Developmentally regulated GTP binding protein 2 (DRG2) and Nup107 are associated with epigenetic regulation via H2A.Z on promoter regions of specific genes in MCF7 breast cancer cells

Masahiko Tanabe, Sally Fujiyama and Yoshiya Horimoto

Background: Epigenetic changes are critical events in breast cancer development. The regulation of epigenetic marks is orchestrated by DNA methylation, modifications of canonical histones, and incorporation of histone variants. A histone variant of H2A.Z was recently reported to be associated with breast cancer progression. However, the physiological function of H2A.Z in breast cancer has yet to be revealed. We previously identified genetic interactions between H2AvD (Drosophila H2A.Z) and DRG2 by means of Drosophila screening.

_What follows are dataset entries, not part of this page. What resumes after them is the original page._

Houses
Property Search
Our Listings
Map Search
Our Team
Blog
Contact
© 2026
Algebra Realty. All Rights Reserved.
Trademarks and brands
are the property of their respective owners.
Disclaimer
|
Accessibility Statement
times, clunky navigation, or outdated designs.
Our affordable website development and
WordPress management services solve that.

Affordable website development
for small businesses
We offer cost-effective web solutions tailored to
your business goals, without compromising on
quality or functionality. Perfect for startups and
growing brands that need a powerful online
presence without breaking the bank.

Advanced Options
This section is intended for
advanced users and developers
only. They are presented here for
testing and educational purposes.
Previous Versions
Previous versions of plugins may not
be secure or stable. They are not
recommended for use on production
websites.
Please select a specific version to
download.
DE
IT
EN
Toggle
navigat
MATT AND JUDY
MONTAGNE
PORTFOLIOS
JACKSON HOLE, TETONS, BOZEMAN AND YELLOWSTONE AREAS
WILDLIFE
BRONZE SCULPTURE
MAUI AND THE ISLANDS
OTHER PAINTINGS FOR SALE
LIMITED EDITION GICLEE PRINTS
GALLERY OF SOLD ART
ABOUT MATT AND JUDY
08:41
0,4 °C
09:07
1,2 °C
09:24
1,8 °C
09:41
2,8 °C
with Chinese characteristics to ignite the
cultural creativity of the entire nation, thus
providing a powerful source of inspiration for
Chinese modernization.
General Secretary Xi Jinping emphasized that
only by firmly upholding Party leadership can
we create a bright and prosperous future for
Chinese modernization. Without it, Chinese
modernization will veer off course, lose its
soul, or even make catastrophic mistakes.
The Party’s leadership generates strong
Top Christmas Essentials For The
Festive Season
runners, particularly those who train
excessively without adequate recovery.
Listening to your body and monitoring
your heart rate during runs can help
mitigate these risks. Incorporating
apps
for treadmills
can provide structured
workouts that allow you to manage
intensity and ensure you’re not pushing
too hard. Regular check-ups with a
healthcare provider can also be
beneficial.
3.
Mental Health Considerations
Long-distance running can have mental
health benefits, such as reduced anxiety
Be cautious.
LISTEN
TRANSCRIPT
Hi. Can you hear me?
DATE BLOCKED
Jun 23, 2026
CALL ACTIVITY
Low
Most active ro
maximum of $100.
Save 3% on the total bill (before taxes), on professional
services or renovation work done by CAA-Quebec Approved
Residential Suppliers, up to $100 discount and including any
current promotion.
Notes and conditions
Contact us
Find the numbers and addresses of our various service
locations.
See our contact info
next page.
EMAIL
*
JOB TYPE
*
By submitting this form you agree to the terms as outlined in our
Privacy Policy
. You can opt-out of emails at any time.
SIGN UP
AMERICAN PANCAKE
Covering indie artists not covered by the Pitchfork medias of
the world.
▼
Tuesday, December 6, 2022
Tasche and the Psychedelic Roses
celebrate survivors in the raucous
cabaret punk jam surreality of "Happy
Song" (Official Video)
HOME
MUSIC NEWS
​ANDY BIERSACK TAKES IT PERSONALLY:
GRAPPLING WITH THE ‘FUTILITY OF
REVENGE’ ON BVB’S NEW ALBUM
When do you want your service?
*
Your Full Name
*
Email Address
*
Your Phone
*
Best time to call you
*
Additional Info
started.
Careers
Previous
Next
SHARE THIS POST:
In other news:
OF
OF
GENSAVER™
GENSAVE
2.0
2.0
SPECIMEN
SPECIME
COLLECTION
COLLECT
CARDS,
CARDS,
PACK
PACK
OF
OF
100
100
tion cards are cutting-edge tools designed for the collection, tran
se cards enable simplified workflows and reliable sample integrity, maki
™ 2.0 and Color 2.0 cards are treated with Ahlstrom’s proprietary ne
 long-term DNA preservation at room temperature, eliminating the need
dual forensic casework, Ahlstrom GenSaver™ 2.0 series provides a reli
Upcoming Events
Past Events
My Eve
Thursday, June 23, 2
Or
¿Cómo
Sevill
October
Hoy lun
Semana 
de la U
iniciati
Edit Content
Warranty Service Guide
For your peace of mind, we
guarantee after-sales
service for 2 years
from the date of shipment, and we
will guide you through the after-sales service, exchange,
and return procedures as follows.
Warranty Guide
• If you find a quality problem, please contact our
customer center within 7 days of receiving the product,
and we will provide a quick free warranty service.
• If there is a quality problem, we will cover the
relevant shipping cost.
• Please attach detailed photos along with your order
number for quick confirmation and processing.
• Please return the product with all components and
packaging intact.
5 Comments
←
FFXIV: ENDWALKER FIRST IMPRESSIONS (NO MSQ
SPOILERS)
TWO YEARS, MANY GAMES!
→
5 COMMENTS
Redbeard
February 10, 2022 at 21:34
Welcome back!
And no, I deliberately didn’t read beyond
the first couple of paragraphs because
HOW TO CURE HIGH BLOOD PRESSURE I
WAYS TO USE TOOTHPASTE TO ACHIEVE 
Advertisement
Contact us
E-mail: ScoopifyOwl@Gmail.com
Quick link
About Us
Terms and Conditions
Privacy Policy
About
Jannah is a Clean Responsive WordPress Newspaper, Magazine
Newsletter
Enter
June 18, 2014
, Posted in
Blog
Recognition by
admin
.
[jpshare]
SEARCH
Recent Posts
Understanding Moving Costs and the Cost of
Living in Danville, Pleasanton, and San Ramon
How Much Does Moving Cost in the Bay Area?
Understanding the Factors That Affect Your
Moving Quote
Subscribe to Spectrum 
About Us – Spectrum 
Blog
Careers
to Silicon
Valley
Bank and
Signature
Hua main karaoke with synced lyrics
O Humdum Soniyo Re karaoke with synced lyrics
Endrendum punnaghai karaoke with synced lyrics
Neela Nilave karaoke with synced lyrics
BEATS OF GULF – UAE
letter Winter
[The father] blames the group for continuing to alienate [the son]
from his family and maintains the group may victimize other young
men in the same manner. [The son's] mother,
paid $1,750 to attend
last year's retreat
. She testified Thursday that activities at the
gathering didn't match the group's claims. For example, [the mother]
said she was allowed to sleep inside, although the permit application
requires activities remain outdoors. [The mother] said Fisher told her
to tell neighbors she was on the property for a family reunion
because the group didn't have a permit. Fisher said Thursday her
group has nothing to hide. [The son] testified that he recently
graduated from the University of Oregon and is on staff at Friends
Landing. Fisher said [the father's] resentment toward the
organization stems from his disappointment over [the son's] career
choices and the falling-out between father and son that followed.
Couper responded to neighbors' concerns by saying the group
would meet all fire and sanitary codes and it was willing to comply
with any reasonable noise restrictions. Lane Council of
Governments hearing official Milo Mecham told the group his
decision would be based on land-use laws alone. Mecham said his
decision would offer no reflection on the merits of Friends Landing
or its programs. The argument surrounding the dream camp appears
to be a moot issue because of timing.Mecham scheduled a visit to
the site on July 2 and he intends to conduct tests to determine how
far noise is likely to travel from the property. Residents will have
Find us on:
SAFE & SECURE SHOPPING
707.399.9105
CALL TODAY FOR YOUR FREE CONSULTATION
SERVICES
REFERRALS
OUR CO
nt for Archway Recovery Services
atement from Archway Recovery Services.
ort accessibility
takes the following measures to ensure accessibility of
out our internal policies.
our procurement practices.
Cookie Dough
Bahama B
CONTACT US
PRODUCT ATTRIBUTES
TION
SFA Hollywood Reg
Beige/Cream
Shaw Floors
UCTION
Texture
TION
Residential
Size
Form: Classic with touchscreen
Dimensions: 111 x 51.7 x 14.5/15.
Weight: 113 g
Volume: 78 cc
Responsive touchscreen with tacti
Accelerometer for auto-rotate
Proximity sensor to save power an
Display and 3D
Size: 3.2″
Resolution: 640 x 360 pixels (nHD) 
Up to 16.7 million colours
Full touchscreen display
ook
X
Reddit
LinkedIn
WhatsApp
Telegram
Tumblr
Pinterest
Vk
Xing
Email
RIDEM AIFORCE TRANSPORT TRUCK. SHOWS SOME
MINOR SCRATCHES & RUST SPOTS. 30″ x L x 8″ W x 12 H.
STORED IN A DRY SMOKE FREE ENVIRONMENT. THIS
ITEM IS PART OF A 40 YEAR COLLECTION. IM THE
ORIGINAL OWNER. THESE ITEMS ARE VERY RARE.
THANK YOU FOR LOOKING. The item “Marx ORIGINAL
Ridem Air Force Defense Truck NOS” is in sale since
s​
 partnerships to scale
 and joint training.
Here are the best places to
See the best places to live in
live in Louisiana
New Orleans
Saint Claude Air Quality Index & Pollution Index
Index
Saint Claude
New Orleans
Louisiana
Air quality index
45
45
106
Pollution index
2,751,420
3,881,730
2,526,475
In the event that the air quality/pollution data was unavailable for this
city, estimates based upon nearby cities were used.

Results: We herein focused on identifying new factors associated with DRG2 in order to reveal the epigenetic impact of H2A.Z on breast cancer. Initially, in a series of protein purification assays with a Drosophila cell line, we identified Nup107, a nuclear pore complex protein, as one of the factors interacting with DRG2. In addition, RWD domain containing 1 (RWDD1), GCN1 like protein 1 (GCN1L1), eukaryotic translation initiation factor 4B (eIF4B), and argininosuccinate lyase (ASL) were co-purified. Next, employing chromatin immunoprecipitationmicroarray analysis on the human breast cancer cell line MCF7, we revealed that H2A.Z, DRG2, and Nup107 co-occupy the promoter regions of 1,947 genes. In the common genes showing co-occupation with these three factors, the largest category, which included 871 genes, was found to consist of ‘alternative splicing variants’. This result and the factors co-purified suggest that H2A.Z, DRG2, and Nup107 co-regulate mRNA splicing as well as nuclear export and translation.

Conclusions: Further analysis focusing on the biological functions of DRG2 and Nup107 would facilitate elucidating the epigenetic impact of H2A.Z on breast cancer development.